Not sure why you would write that the currency exchange is "free" then correctly say there is the two commission cost to the exchange.
OOH, it is good to point out that there are other options while OTOH, novices may be put off by the contradiction.

As well, some here on CMF prefer to use large interlisted stock like a bank instead of DLR. What capabilities for the NG transaction that one has access to from one's broker likely plays into which one decides to use.




Edmonton_mike said:


> ... A more complete description can be found on the Money Sense magazine website. Or just do a google search for Norbit Gambit for how to do this.


Are you saying that the Money Sense article is clearly than the threads here on CMF that have covered this several times and years back?
Surely being able to ask questions beats an article?

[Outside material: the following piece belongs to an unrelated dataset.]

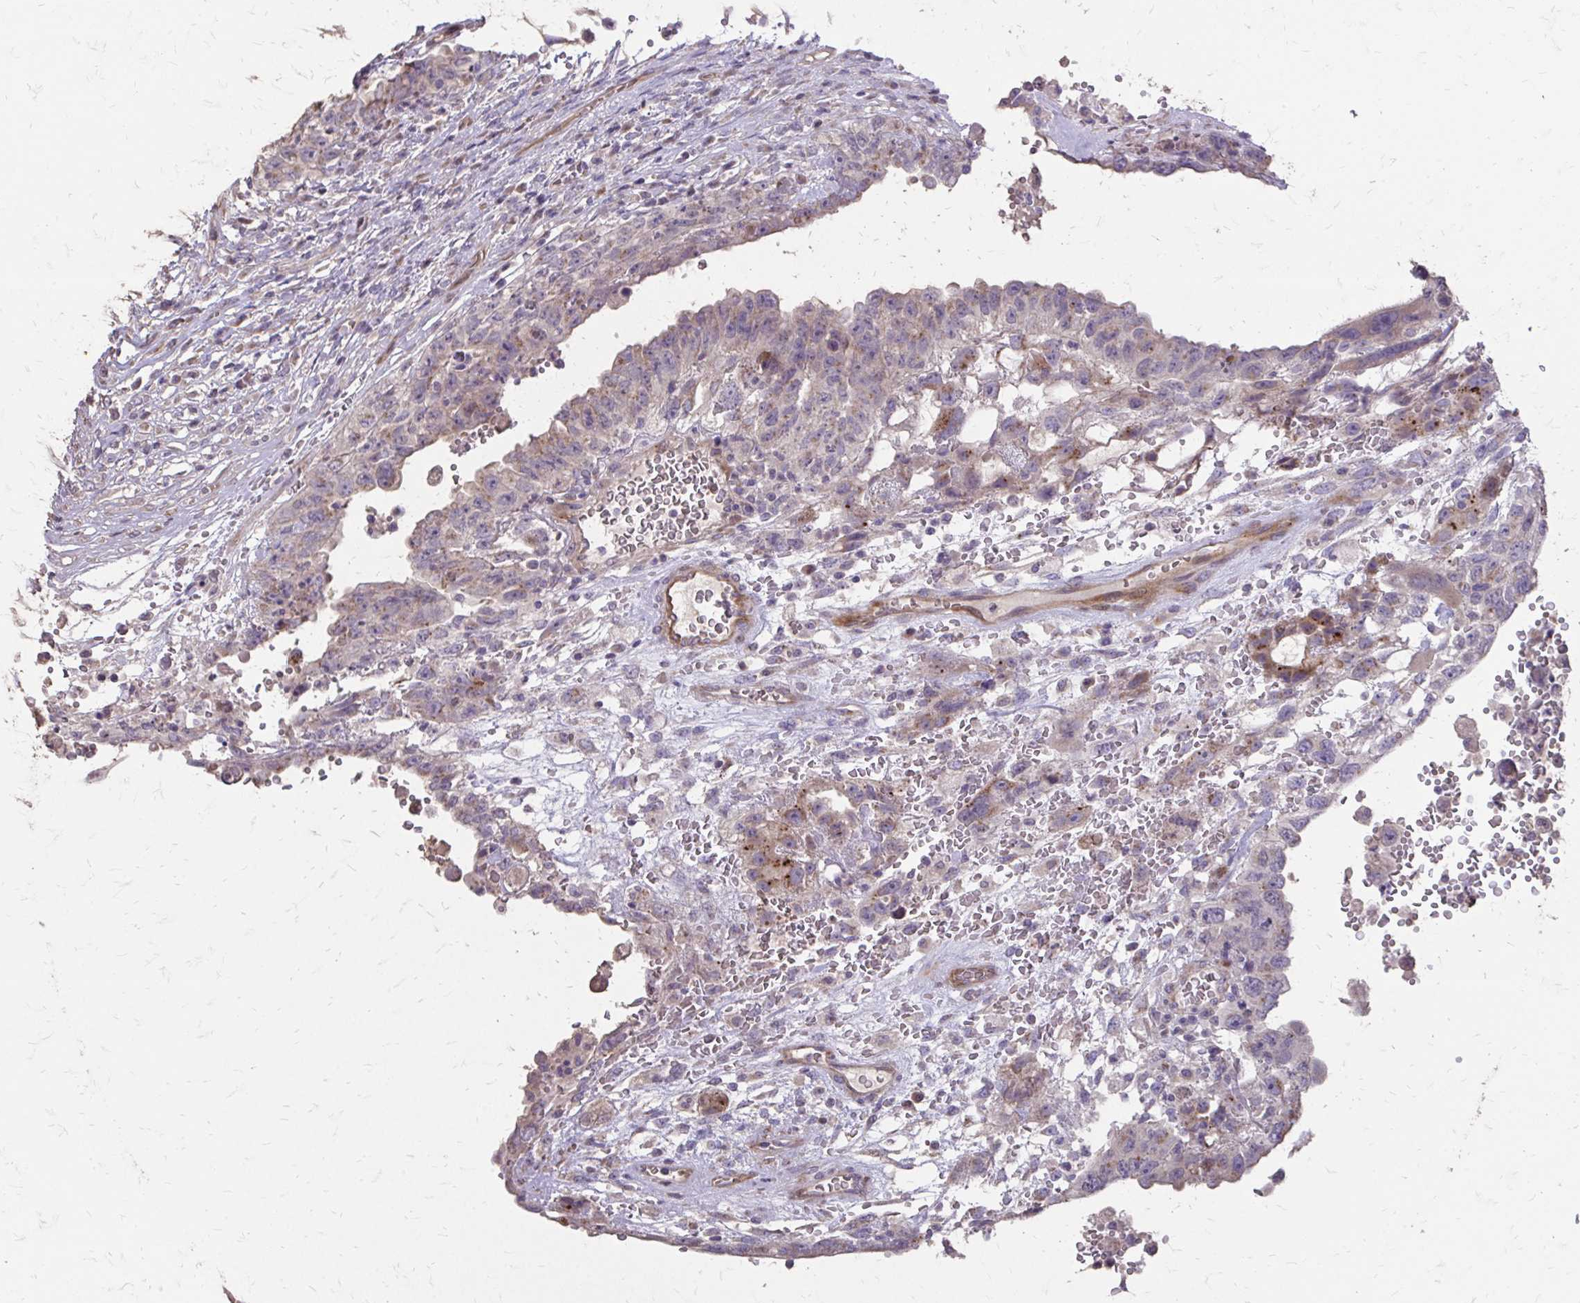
{"staining": {"intensity": "weak", "quantity": "<25%", "location": "cytoplasmic/membranous"}, "tissue": "testis cancer", "cell_type": "Tumor cells", "image_type": "cancer", "snomed": [{"axis": "morphology", "description": "Carcinoma, Embryonal, NOS"}, {"axis": "topography", "description": "Testis"}], "caption": "This is an IHC histopathology image of human testis cancer (embryonal carcinoma). There is no expression in tumor cells.", "gene": "MYORG", "patient": {"sex": "male", "age": 26}}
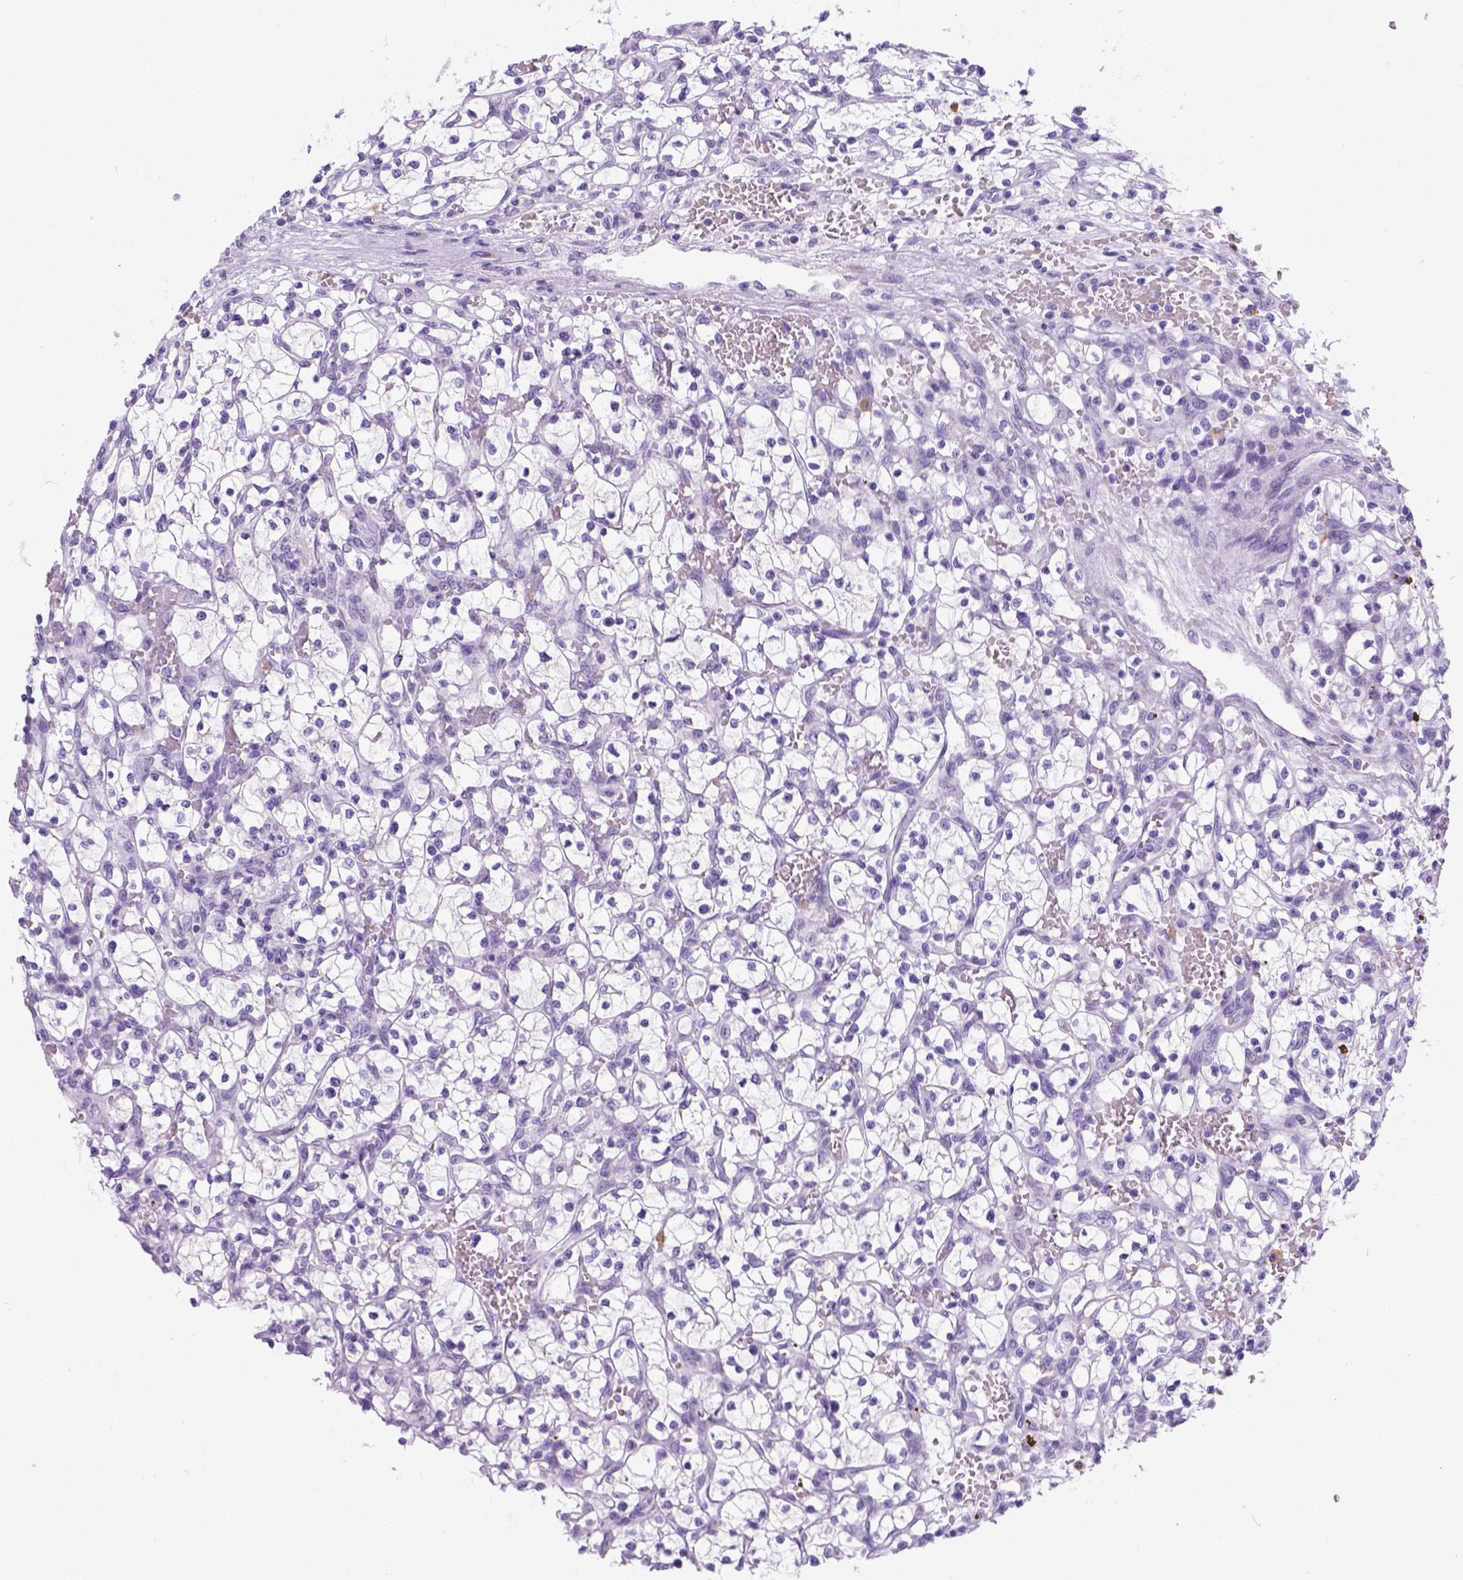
{"staining": {"intensity": "negative", "quantity": "none", "location": "none"}, "tissue": "renal cancer", "cell_type": "Tumor cells", "image_type": "cancer", "snomed": [{"axis": "morphology", "description": "Adenocarcinoma, NOS"}, {"axis": "topography", "description": "Kidney"}], "caption": "The image exhibits no significant staining in tumor cells of renal adenocarcinoma.", "gene": "PHF7", "patient": {"sex": "female", "age": 64}}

BTW, google is likely to retrieve threads here on the topic so where one is already browsing CMF, it might be faster to search here. There are lots of other sources that will be listed where only a few will have the chance for one to ask questions. 


A search here lists among other threads:
https://www.canadianmoneyforum.com/...best-way-to-exchange?highlight=Norbert+gambit
https://www.canadianmoneyforum.com/...o-exhange-CDN-for-US?highlight=Norbert+gambit
https://www.canadianmoneyforum.com/...bit-at-Scotia-ITrade?highlight=Norbert+gambit
https://www.canadianmoneyforum.com/...Norbert-Gambit-at-TD?highlight=Norbert+gambit
https://www.canadianmoneyforum.com/...-at-BMO-investorline?highlight=Norbert+gambit
https://www.canadianmoneyforum.com/...ted-stocks-for-gambit-trades?highlight=shogam

There is also the Short First Gambit:


> carrier = TD
> conversion size = 11K USD
> market exchange rate = 1.30363
> gambit exchange rate = 1.30304
> *net FX conversion fees = 0.05%*


https://www.canadianmoneyforum.com/showthread.php/64970-ShoGam-short-first-gambit?highlight=shogam


Cheers


----------